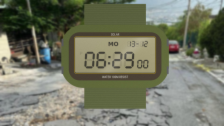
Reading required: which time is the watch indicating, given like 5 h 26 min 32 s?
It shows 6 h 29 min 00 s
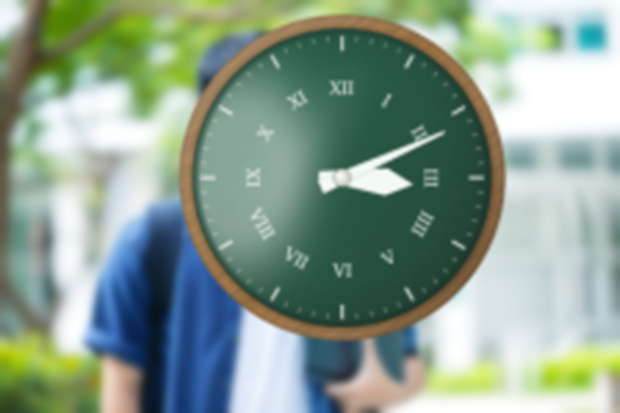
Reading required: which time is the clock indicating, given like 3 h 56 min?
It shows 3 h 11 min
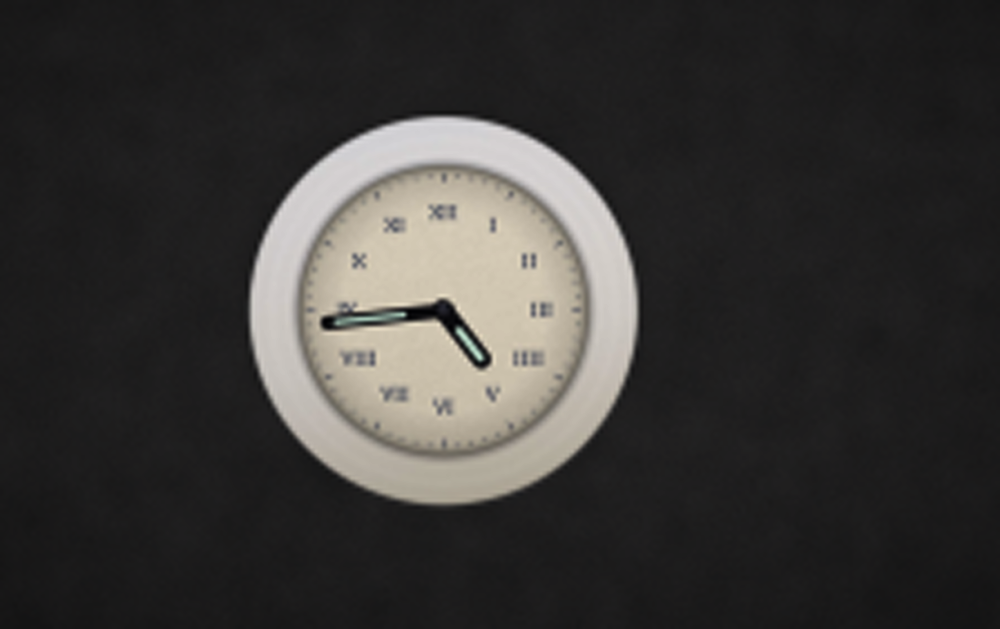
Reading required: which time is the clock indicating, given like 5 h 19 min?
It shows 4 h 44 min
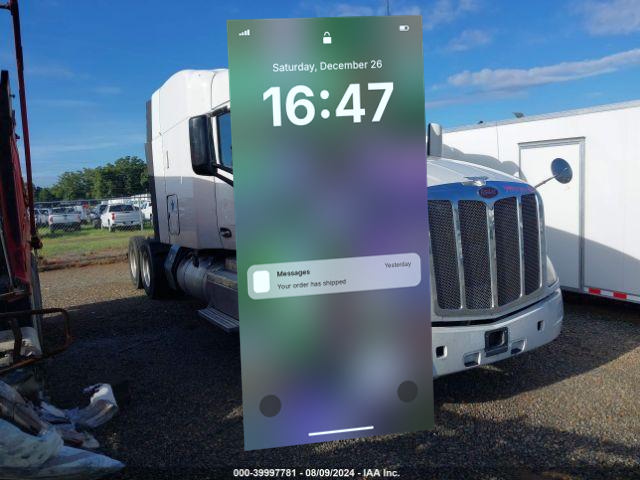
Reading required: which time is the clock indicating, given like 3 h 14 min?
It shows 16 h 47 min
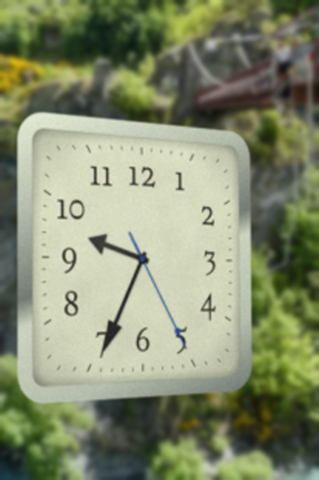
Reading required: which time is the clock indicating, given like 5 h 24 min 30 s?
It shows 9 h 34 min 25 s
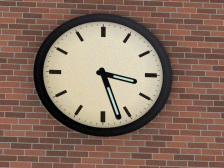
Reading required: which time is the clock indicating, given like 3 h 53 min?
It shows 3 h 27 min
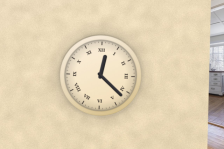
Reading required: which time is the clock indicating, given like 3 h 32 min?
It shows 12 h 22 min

==========

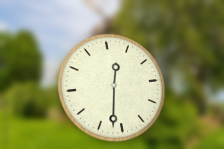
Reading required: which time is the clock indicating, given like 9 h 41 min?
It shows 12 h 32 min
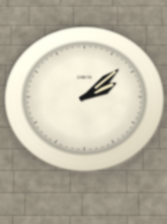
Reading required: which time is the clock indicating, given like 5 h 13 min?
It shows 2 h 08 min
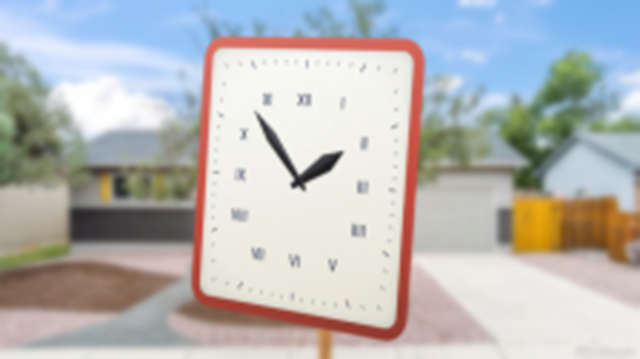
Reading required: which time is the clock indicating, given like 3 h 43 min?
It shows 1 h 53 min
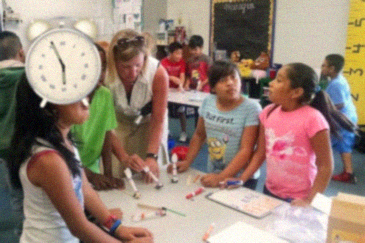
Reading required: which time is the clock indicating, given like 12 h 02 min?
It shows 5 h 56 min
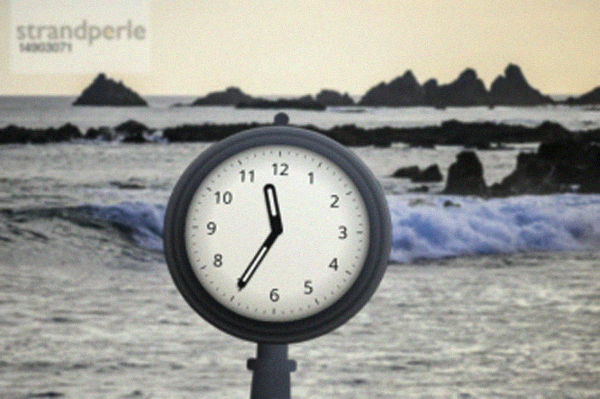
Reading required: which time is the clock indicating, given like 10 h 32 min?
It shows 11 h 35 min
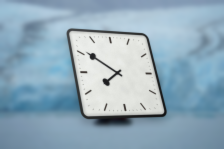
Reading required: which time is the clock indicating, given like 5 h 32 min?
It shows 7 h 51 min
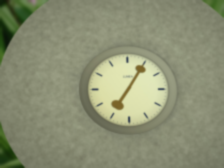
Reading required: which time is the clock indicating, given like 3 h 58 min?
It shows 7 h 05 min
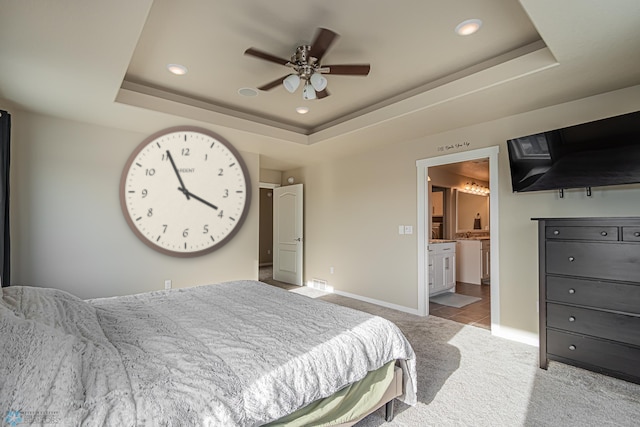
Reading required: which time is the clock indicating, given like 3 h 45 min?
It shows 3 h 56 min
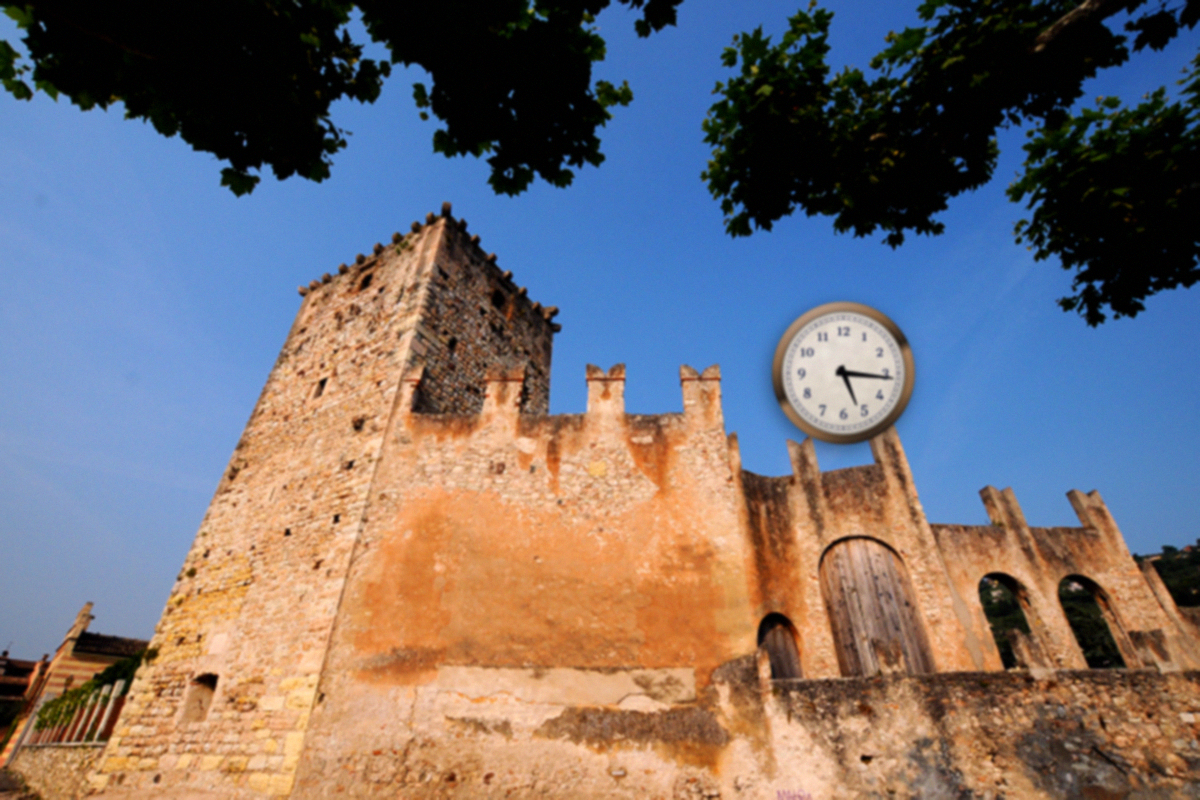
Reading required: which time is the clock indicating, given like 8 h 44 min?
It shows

==========

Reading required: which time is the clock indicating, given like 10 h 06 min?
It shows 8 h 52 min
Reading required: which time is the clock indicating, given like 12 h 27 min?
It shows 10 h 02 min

==========

What this task involves:
Repeat word for word the stretch of the listing from the line containing "10 h 06 min?" through the line containing "It shows 10 h 02 min", including both of those lines.

Answer for this exercise:
Reading required: which time is the clock indicating, given like 10 h 06 min?
It shows 8 h 52 min
Reading required: which time is the clock indicating, given like 12 h 27 min?
It shows 10 h 02 min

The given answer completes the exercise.